▶ **What to work on**: Some lines below may hold the string "visualized". Count them and give only the total.

▶ **Data for the task**:
== == ==

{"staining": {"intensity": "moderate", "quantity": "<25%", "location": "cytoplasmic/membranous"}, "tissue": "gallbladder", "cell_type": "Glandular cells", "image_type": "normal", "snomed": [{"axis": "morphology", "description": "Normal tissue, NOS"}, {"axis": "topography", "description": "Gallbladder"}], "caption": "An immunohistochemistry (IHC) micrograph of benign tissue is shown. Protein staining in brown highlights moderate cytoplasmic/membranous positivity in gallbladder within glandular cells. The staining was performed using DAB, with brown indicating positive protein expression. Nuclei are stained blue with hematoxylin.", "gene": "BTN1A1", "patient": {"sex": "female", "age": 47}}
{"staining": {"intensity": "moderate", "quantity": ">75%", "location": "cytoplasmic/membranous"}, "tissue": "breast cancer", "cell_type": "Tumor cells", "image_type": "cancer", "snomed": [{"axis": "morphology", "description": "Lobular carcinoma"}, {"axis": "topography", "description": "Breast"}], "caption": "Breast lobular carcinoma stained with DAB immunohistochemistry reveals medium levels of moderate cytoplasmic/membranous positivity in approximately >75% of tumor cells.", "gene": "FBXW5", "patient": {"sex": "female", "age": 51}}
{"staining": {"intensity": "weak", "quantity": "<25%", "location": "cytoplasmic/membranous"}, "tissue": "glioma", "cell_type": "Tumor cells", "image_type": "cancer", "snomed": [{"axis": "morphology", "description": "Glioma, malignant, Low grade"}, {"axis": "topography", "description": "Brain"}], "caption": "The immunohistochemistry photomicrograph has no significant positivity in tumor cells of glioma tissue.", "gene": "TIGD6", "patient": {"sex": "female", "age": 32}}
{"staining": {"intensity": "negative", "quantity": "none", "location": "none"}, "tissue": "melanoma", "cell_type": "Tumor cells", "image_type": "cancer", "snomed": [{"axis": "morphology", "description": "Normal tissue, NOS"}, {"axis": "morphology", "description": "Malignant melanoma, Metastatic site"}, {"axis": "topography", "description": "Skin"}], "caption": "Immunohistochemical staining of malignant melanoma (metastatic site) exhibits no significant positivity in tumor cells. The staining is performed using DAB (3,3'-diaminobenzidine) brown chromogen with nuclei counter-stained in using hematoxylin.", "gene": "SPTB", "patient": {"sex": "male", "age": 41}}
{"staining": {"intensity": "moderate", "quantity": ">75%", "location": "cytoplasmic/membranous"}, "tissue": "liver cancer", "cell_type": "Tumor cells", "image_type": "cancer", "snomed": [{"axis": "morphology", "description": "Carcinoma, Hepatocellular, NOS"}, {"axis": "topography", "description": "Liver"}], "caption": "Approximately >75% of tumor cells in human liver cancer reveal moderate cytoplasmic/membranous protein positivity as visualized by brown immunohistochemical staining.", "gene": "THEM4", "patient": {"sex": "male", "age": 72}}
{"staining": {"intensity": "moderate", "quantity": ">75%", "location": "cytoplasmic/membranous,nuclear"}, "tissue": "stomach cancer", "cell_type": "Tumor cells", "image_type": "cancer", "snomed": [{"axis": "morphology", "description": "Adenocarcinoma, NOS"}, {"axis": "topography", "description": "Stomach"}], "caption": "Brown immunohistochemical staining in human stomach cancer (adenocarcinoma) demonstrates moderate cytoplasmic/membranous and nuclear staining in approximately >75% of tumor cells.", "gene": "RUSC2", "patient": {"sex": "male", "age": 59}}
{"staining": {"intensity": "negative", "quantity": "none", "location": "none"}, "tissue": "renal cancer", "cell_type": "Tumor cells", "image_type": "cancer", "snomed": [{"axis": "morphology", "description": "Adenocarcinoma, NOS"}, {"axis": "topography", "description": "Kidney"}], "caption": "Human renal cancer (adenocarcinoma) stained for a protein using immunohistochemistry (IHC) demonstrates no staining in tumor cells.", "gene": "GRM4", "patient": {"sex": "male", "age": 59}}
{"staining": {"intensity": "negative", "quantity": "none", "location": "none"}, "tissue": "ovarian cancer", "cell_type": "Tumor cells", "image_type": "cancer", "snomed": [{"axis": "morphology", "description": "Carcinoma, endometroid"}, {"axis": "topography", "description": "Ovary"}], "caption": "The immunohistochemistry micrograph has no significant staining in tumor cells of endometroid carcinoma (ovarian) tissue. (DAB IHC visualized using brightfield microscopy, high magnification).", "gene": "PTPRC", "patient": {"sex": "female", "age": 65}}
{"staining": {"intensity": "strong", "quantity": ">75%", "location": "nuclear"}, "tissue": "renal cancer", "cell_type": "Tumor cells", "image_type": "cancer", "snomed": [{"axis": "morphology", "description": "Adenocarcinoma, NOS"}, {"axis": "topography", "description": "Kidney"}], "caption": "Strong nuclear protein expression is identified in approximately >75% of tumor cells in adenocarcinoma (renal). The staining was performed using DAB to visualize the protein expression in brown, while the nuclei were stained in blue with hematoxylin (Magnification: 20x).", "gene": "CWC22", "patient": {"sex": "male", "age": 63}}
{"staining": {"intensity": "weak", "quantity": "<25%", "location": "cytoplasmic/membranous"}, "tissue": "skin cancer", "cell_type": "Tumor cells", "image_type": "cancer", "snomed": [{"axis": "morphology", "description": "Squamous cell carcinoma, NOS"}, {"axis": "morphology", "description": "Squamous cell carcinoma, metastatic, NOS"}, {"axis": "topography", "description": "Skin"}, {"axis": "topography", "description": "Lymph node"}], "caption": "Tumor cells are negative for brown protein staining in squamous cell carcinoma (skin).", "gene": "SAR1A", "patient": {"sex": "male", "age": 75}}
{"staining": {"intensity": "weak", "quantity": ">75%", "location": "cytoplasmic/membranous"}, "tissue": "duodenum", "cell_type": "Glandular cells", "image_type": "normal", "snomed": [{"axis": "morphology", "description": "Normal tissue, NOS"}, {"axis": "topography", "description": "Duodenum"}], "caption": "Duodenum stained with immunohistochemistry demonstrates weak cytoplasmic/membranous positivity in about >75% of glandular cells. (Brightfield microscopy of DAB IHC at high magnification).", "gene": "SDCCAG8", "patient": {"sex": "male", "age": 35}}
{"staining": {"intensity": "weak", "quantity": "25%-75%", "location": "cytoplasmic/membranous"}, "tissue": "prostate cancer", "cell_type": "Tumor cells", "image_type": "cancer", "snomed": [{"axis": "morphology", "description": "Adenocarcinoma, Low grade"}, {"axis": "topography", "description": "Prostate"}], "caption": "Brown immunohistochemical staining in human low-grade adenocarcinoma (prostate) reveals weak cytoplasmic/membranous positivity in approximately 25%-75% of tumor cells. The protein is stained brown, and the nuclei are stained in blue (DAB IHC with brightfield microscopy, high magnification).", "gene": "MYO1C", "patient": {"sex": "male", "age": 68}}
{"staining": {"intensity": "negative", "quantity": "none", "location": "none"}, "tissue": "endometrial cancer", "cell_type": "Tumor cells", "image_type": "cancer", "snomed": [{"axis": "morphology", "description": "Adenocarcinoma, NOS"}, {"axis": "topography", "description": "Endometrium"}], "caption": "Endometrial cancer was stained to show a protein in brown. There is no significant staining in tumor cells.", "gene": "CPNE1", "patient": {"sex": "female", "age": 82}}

== == ==

▶ **Worked solution**: 2